Berkat dedikasinya yang tinggi, Handoko berhasil memulai sebuah gerakan literasi sejarah dan budaya Kota Surabaya, yakni Aksi Sebaya pada tahun 2016. Kegiatan Aksi Sebaya meliputi edukasi literasi dan rumah baca—di Jalan Banyu Urip Wetan 5-I No. 11, Surabaya—yang terbuka untuk umum. Awalnya, rumah baca tersebut hanyalah angan-angan semata sebelum akhirnya menjadi kenyataan pada tahun 2019. Selain berfungsi sebagai rumah baca, tempat ini juga digunakan sebagai wadah bagi anak-anak untuk mengembangkan potensi diri mereka. Mungkin saat ini dampaknya belum terasa. Namun, besar harapan Handoko agar nantinya gerakan ini dapat menggema hingga ke generasi-generasi yang akan datang.

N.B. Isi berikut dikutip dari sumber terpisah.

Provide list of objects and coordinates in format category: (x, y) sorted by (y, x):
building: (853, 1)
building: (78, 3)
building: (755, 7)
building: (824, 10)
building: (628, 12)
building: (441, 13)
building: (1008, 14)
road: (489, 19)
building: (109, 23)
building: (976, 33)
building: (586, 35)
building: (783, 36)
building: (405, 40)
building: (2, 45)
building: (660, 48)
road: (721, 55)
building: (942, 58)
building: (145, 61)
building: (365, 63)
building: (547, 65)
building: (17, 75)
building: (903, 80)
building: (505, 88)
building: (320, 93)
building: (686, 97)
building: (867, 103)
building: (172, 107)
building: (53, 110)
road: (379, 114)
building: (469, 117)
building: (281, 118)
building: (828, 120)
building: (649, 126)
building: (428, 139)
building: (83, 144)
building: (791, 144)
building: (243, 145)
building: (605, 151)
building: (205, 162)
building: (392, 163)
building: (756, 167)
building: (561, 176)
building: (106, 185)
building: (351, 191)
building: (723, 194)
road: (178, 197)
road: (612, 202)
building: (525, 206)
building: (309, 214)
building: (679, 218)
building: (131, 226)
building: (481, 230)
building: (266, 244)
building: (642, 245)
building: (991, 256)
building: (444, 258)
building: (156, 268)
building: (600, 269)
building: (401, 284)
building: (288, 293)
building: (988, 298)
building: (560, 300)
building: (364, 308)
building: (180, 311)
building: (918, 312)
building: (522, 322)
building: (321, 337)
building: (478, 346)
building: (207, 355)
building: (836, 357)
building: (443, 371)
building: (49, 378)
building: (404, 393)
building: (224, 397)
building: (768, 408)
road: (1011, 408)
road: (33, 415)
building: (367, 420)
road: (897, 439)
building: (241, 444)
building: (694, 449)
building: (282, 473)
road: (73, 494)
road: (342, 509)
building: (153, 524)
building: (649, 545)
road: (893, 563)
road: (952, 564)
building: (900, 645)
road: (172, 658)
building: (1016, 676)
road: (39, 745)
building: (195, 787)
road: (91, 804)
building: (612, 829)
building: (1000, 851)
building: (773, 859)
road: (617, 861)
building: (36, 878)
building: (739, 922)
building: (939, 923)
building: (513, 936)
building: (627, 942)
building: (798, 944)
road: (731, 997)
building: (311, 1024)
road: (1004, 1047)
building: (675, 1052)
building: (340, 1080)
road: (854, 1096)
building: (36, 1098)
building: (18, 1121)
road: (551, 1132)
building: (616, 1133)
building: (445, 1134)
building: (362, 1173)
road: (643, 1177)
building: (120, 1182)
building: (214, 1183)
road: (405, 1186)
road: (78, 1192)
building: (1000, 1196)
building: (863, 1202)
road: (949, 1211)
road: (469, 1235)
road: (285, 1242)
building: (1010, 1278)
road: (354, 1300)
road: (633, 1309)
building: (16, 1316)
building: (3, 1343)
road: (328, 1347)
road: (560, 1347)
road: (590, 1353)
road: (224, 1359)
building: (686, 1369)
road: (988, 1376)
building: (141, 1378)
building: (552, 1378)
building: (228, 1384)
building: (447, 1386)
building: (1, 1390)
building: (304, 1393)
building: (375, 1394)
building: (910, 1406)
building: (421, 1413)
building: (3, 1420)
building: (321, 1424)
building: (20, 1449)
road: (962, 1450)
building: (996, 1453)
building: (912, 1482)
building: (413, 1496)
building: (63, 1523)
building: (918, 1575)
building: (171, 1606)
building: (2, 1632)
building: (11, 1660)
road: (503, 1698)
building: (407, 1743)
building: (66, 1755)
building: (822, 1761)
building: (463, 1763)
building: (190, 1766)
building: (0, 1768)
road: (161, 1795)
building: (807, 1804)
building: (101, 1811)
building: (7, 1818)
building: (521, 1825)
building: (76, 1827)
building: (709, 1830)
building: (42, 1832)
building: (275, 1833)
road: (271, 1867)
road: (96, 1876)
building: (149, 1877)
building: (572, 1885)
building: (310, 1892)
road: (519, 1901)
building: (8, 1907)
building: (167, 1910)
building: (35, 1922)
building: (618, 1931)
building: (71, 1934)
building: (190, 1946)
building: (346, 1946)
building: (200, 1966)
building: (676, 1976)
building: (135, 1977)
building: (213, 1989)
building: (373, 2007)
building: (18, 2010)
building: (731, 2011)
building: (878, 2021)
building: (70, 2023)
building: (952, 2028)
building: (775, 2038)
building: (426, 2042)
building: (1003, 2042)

Tak hanya berfokus pada generasi mendatang, generasi saat ini juga membutuhkan teladan. Berawal dari kegiatan sosial yang sederhana, Youth Social Project (YSP) hadir untuk menjadi teladan bagi anak-anak muda saat ini. “Awal terbentuknya Youth Social Project karena galau,” ucap Nadya, penggiat gerakan tersebut. Dahulu, Nadya sering merasa galau ketika menghadapi masalah kehidupannya. Alih-alih terlarut dalam perasaannya, ia ingin menggunakan waktunya untuk melakukan sesuatu yang berdampak positif bagi orang lain. Ia pun membentuk komunitas YSP secara resmi pada Januari 2019. Bentuk kegiatan YSP sendiri berupa pemberian bantuan uang, sembako, dan goodie bag kepada orang yang membutuhkan, seperti tunawisma serta yatim piatu di daerah Surabaya—Sidoarjo. Setelah dua tahun berdiri, YSP kini telah menjadi wadah bagi anak-anak muda untuk meningkatkan kepedulian sosial.

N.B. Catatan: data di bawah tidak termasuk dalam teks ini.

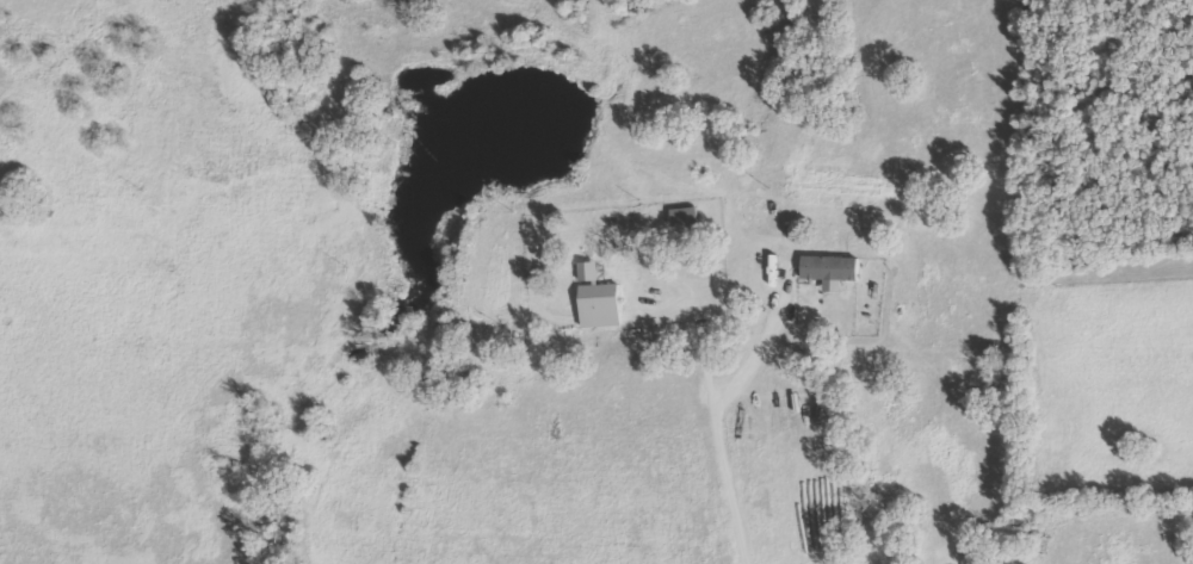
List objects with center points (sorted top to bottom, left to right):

Komunitas YSP terbuka bagi setiap anak muda yang ingin bergabung menjadi sukarelawan maupun donatur. Keterbukaan ini sejalan dengan mudahnya ketentuan menjadi bagian dari komunitas tersebut. Nadya mengatakan, “Anak-anak bisa meningkatkan keterampilan sosial dan rasa percaya mereka.” Melalui kehadiran YSP, Nadya berharap, lebih banyak anak muda yang menggunakan waktunya untuk peduli terhadap orang-orang di sekitar mereka—terutama masyarakat yang kurang mampu. Makin banyak anak yang berpartisipasi, makin banyak pula orang yang dapat dijangkau. Dalam lubuk hatinya, ia percaya bahwa anak muda merupakan harapan untuk masa depan Indonesia yang lebih baik.

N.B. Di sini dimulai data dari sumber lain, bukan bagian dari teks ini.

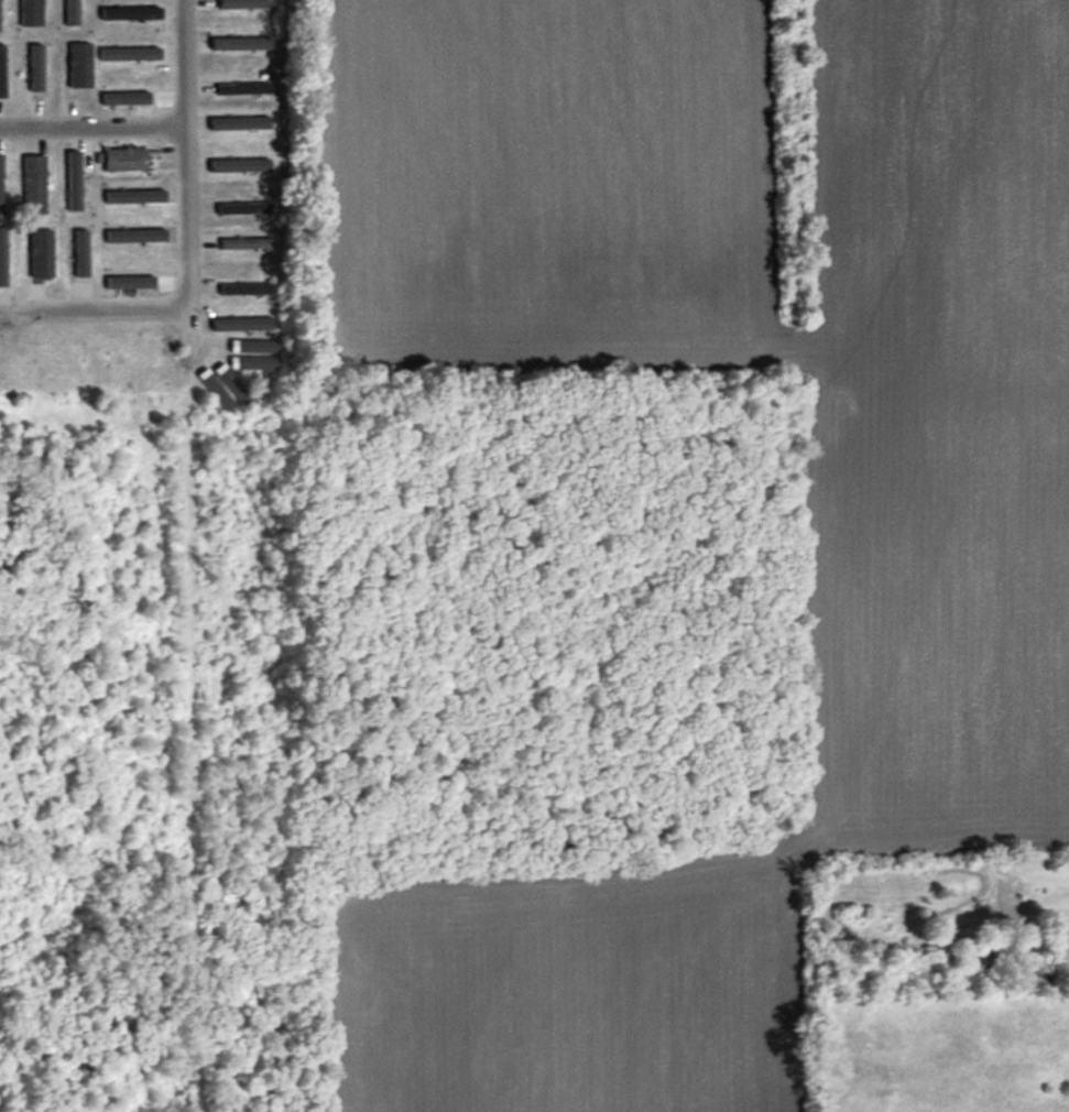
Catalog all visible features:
building: (31, 13)
building: (2, 71)
building: (244, 89)
road: (93, 126)
building: (125, 160)
road: (187, 171)
building: (34, 185)
building: (244, 209)
building: (246, 289)
road: (94, 308)

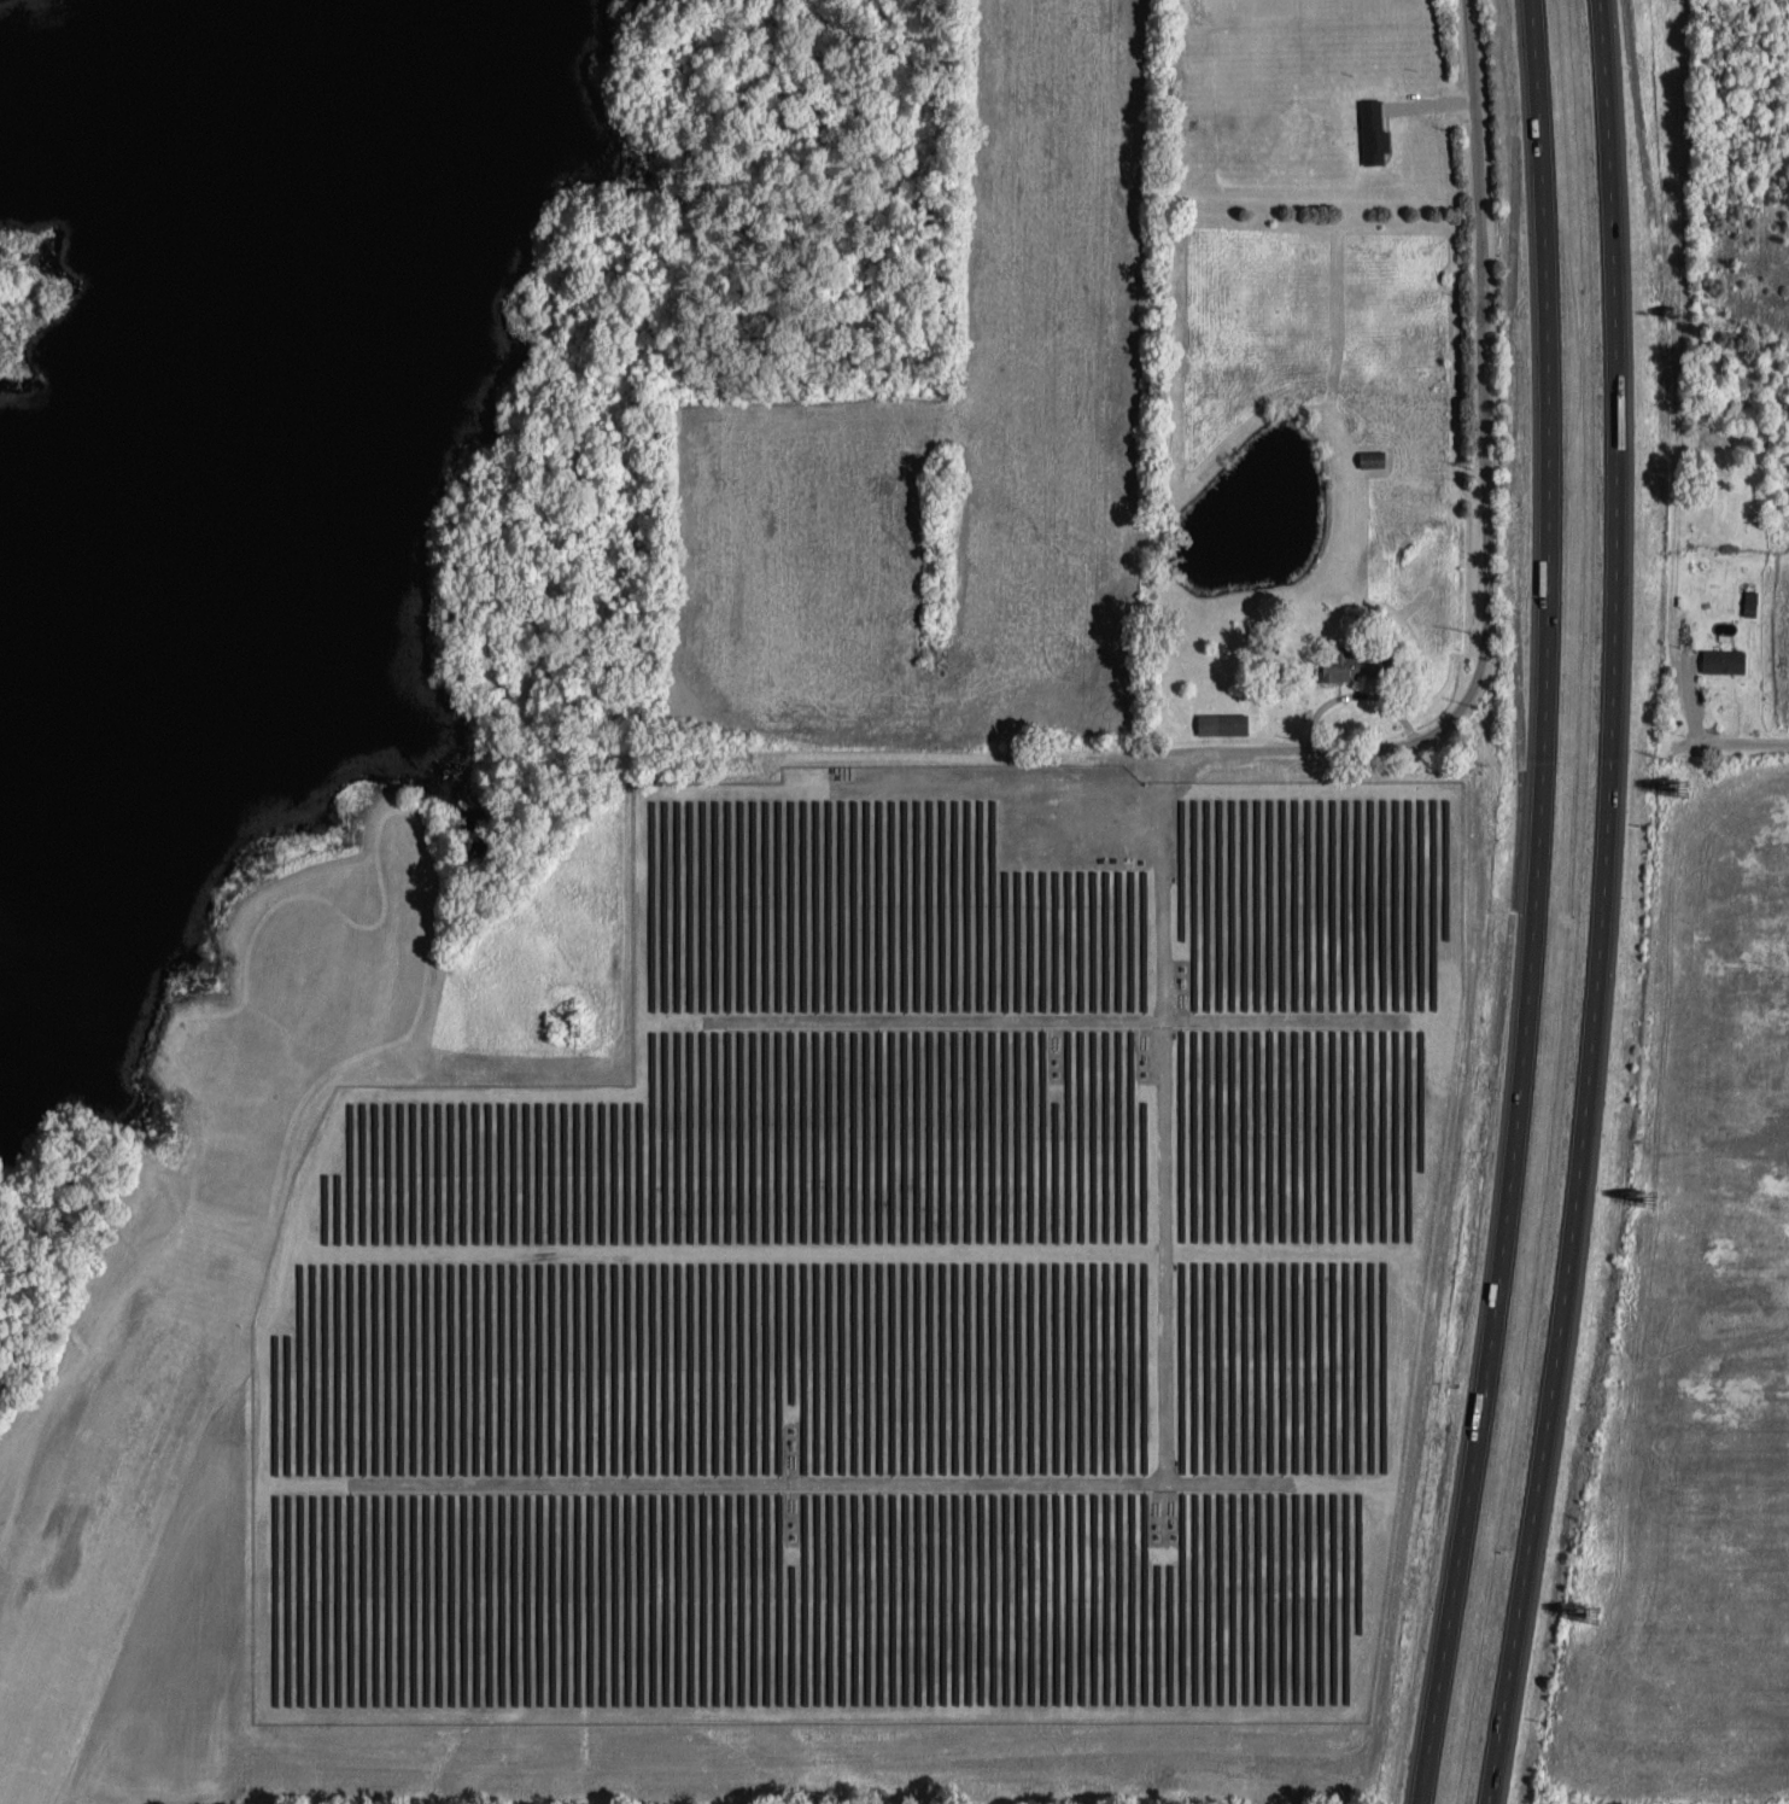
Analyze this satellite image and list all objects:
building: (1373, 130)
building: (1724, 659)
building: (1339, 663)
road: (486, 672)
building: (1224, 722)
road: (1749, 740)
road: (1347, 748)
road: (1533, 905)
road: (1598, 905)
solar farm: (895, 1285)
airport runway: (106, 1522)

Pada akhirnya, semua cerita berawal dari harapan—Aji memilih untuk terus mengajar, Handoko mencetuskan Aksi Sebaya, dan Nadya menciptakan sebuah gerakan. Harapanlah yang mendorong mereka untuk mengulurkan tangan demi berbagi kebaikan dan mengambil pilihan untuk menjawab panggilan. Meski tahu waktu terus berjalan, mereka tetap menyediakan ruang agar asa dapat selalu tersalurkan. Perjalanan Aji, Handoko, dan Nadya yang berpaut pada pengharapan pun meninggalkan sebuah pelajaran, “Sedikit waktu yang kita sisihkan bisa menjadi harapan bagi masa depan.”